Copy out the text below on satellite monitoring of grasslands and mowing detection in full, word for word.

**Given text:**
Segment Open
In recent years, with the emergence of new satellites combining a high spatial and temporal resolution, such as the Sentinel missions, an increasing number of studies have shown the potential of remote sensing for grassland mapping and monitoring [
24,
25]. Optical and radar image time series are increasingly used to discriminate grasslands habitats [
26,
27,
28] or management practices [
29]. A large number of studies focus on mapping grassland-use intensity either through image classification methods [
30] or by retrieving different factors of grassland-use intensity (e.g., mowing frequency, grazing intensity, and/or biomass production) from image time series and auxiliary data [
29,
31,
32,
33,
34]. In this context, the most frequently used index seems to be the Normalized Difference Vegetation Index (NDVI), followed by biophysical indices, such as the Leaf Area Index (LAI).
Lately, particular attention has been given to the detection of mowing events based on satellite image time series. The timing and frequency of mowing events have a great influence on grasslands provisioning and regulating ecosystem services and on biodiversity [
35,
36]. Several types of approaches have been explored. A majority of studies use optical imagery (e.g., Sentinel-2, Landsat, MODIS, and RapidEye), detecting mowing events through significant decreases in the NDVI, LAI, or other vegetation indices [
33,
37,
38]. In radar remote sensing (e.g., Sentinel-1), mowing events can be detected through sudden increases in interferometric coherence time series [
39,
40]. Optical imagery allows detecting mowing events with more precision (i.e., less false positives) but with a lower detection rate than radar because persistent cloud cover prevents the detection of some events. A few studies, therefore, combined both optical and radar imagery, increasing the detection rate while limiting the number of false positives. Studies combining Sentinel-1 and Sentinel-2 time series for either rule-based or deep learning mowing detection methods reached high performances, with F1-scores between 79% and 84% [
41,
42].
Segment Closed
**The data:**
Segment Open
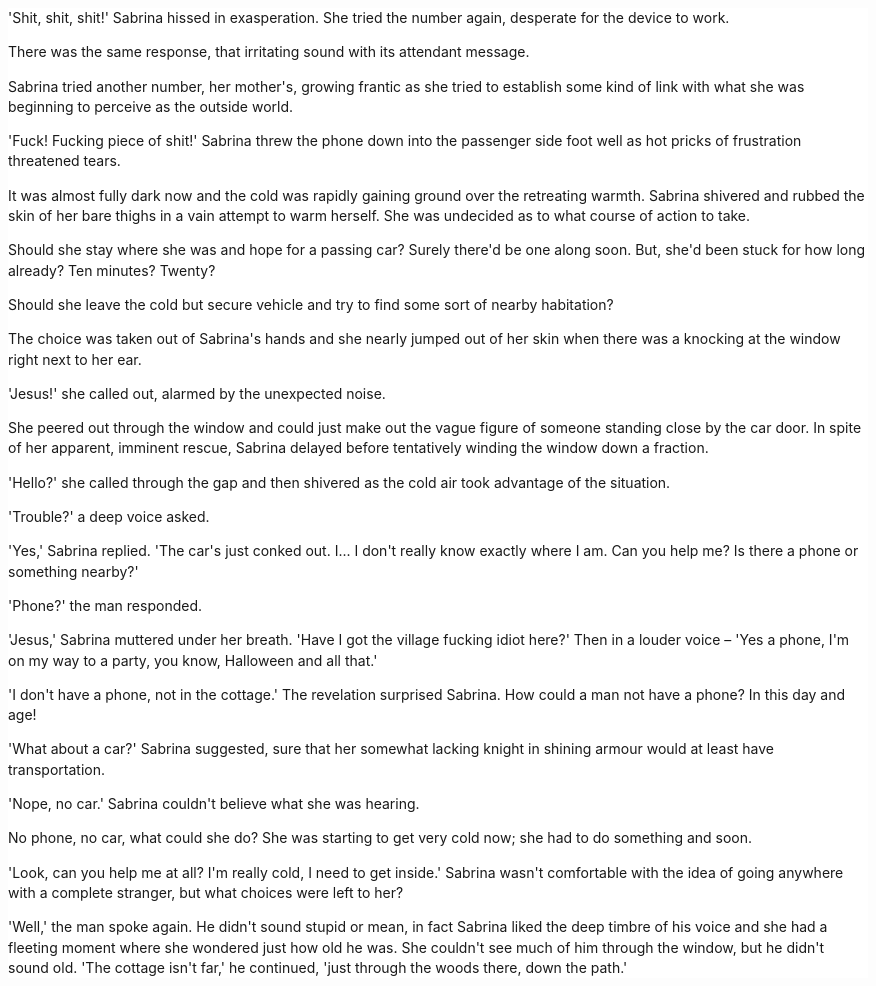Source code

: 'Shit, shit, shit!' Sabrina hissed in exasperation. She tried the number again, desperate for the device to work. 

There was the same response, that irritating sound with its attendant message. 

Sabrina tried another number, her mother's, growing frantic as she tried to establish some kind of link with what she was beginning to perceive as the outside world. 

'Fuck! Fucking piece of shit!' Sabrina threw the phone down into the passenger side foot well as hot pricks of frustration threatened tears. 

It was almost fully dark now and the cold was rapidly gaining ground over the retreating warmth. Sabrina shivered and rubbed the skin of her bare thighs in a vain attempt to warm herself. She was undecided as to what course of action to take. 

Should she stay where she was and hope for a passing car? Surely there'd be one along soon. But, she'd been stuck for how long already? Ten minutes? Twenty? 

Should she leave the cold but secure vehicle and try to find some sort of nearby habitation? 

The choice was taken out of Sabrina's hands and she nearly jumped out of her skin when there was a knocking at the window right next to her ear. 

'Jesus!' she called out, alarmed by the unexpected noise. 

She peered out through the window and could just make out the vague figure of someone standing close by the car door. In spite of her apparent, imminent rescue, Sabrina delayed before tentatively winding the window down a fraction. 

'Hello?' she called through the gap and then shivered as the cold air took advantage of the situation. 

'Trouble?' a deep voice asked. 

'Yes,' Sabrina replied. 'The car's just conked out. I... I don't really know exactly where I am. Can you help me? Is there a phone or something nearby?' 

'Phone?' the man responded. 

'Jesus,' Sabrina muttered under her breath. 'Have I got the village fucking idiot here?' Then in a louder voice – 'Yes a phone, I'm on my way to a party, you know, Halloween and all that.' 

'I don't have a phone, not in the cottage.' The revelation surprised Sabrina. How could a man not have a phone? In this day and age! 

'What about a car?' Sabrina suggested, sure that her somewhat lacking knight in shining armour would at least have transportation. 

'Nope, no car.' Sabrina couldn't believe what she was hearing. 

No phone, no car, what could she do? She was starting to get very cold now; she had to do something and soon. 

'Look, can you help me at all? I'm really cold, I need to get inside.' Sabrina wasn't comfortable with the idea of going anywhere with a complete stranger, but what choices were left to her? 

'Well,' the man spoke again. He didn't sound stupid or mean, in fact Sabrina liked the deep timbre of his voice and she had a fleeting moment where she wondered just how old he was. She couldn't see much of him through the window, but he didn't sound old. 'The cottage isn't far,' he continued, 'just through the woods there, down the path.' 
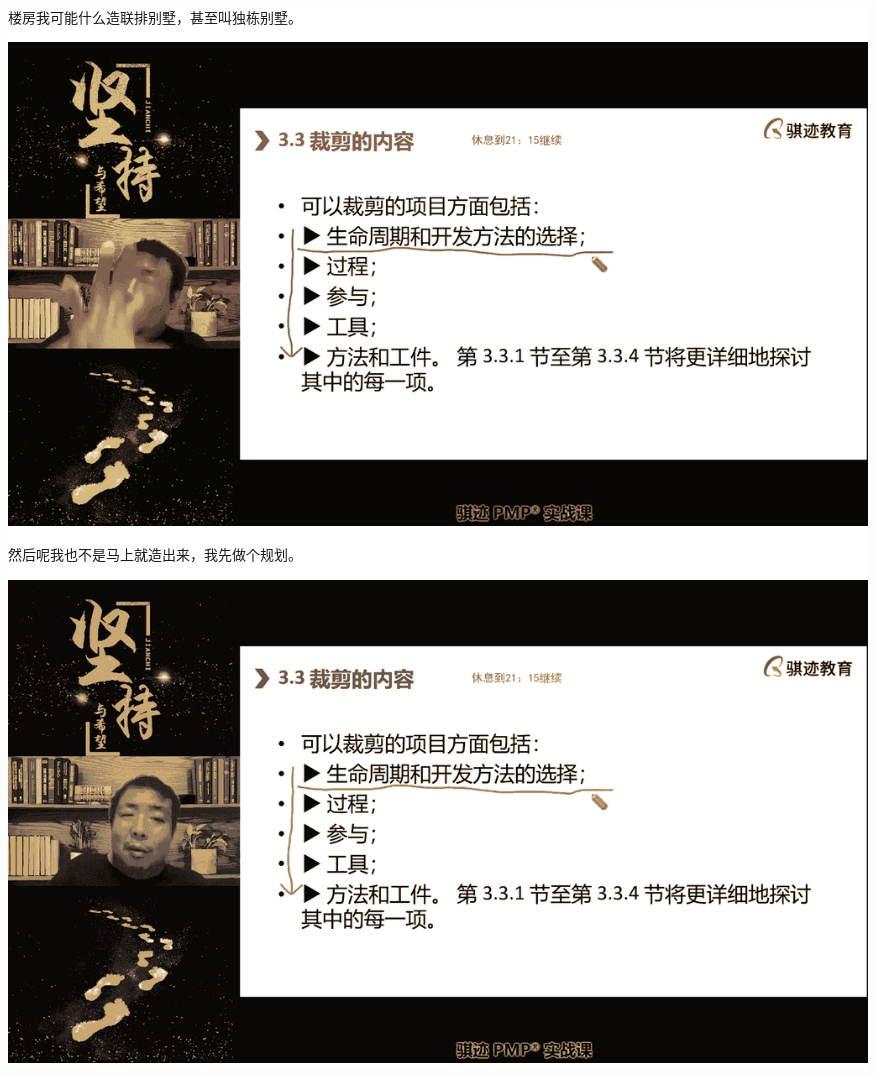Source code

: 楼房我可能什么造联排别墅，甚至叫独栋别墅。

![](img/418a55f5dd675e8fec7482feeb90bf66_118.png)

然后呢我也不是马上就造出来，我先做个规划。

![](img/418a55f5dd675e8fec7482feeb90bf66_120.png)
Segment Closed
**The completed task:**
In recent years, with the emergence of new satellites combining a high spatial and temporal resolution, such as the Sentinel missions, an increasing number of studies have shown the potential of remote sensing for grassland mapping and monitoring [
24,
25]. Optical and radar image time series are increasingly used to discriminate grasslands habitats [
26,
27,
28] or management practices [
29]. A large number of studies focus on mapping grassland-use intensity either through image classification methods [
30] or by retrieving different factors of grassland-use intensity (e.g., mowing frequency, grazing intensity, and/or biomass production) from image time series and auxiliary data [
29,
31,
32,
33,
34]. In this context, the most frequently used index seems to be the Normalized Difference Vegetation Index (NDVI), followed by biophysical indices, such as the Leaf Area Index (LAI).
Lately, particular attention has been given to the detection of mowing events based on satellite image time series. The timing and frequency of mowing events have a great influence on grasslands provisioning and regulating ecosystem services and on biodiversity [
35,
36]. Several types of approaches have been explored. A majority of studies use optical imagery (e.g., Sentinel-2, Landsat, MODIS, and RapidEye), detecting mowing events through significant decreases in the NDVI, LAI, or other vegetation indices [
33,
37,
38]. In radar remote sensing (e.g., Sentinel-1), mowing events can be detected through sudden increases in interferometric coherence time series [
39,
40]. Optical imagery allows detecting mowing events with more precision (i.e., less false positives) but with a lower detection rate than radar because persistent cloud cover prevents the detection of some events. A few studies, therefore, combined both optical and radar imagery, increasing the detection rate while limiting the number of false positives. Studies combining Sentinel-1 and Sentinel-2 time series for either rule-based or deep learning mowing detection methods reached high performances, with F1-scores between 79% and 84% [
41,
42].